La violencia y el Estado en México

El libro Estado de guerra: de la guerra sucia a la narcoguerra, de Carlos Illades y Teresa Santiago, es una importante contribución a un debate que, por extraño que parezca, ha sido prácticamente inexistente en México. Hay algunos artículos periodísticos1 y tal vez algún ensayo que valga la pena consultar,2 pero lo cierto es que se ha escrito muy poco teóricamente sobre lo que ha sucedido en el país en los últimos años, y aun menos sobre la clase de relación que existe entre lo que nos ha ocurrido ahora y la explosión de la “violencia” proveniente de la narco-guerra, y la conexión que esta tiene con la guerra sucia que el Estado mexicano ha llevado a cabo por más de medio siglo. Por eso pienso que hemos de poner atención a esta contribución singular que nos permite vincular la historia de México con las más recientes interpretaciones políticas con las que estos dos autores nos iluminan sobre el panorama histórico-político de México, y que nos permitirá comprender algunos de los problemas esenciales del país y de sus carencias democráticas, las cuales son estructurales.
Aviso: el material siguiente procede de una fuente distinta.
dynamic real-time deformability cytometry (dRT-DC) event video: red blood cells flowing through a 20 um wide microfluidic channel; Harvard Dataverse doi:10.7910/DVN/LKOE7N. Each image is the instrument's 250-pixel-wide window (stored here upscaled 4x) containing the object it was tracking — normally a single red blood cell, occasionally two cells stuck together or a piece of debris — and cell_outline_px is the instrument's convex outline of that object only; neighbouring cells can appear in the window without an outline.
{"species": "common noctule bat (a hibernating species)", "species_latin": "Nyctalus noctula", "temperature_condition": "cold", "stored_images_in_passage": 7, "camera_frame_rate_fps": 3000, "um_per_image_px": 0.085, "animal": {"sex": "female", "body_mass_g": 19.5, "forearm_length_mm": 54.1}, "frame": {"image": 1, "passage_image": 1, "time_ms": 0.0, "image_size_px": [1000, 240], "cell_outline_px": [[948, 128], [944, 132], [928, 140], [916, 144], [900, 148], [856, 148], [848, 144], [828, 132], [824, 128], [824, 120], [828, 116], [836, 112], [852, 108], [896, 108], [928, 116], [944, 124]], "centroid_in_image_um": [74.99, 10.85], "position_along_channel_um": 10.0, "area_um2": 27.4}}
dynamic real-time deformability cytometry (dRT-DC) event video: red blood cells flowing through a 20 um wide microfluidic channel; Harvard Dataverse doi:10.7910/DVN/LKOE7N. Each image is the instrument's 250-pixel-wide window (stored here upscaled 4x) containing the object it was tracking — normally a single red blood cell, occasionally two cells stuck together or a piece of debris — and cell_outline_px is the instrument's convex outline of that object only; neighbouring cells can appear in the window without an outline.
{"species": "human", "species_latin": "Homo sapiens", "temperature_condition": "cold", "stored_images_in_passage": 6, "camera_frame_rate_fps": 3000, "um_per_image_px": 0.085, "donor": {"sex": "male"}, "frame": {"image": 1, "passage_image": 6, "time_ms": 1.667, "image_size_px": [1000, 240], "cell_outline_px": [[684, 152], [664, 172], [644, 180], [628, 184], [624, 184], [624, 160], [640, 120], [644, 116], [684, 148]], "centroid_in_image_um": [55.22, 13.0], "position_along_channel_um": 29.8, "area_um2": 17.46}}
El libro parte de una tesis conceptual que busca conectar la aportación de teorías sobre la guerra con el problema mexicano del Estado autoritario. Tal vez por ello convenga primero articular esta reseña sobre la base de cuatro grandes apartados en los que podemos trazar el diseño del diagnóstico que Illades y Santiago han reconstruido a partir de lo que denominan el periodo histórico de la guerra sucia hasta el presente, en que el discurso político ha cambiado la denominación de “guerra sucia” por la de “narcoguerra”, hecha por el gobierno de Calderón. Este esquema puede permitirnos comprender lo que ha pasado en México en más de medio siglo. Sugiero entonces estos cuatro apartados para pensar con ayuda de esta reconstrucción teórica e histórica.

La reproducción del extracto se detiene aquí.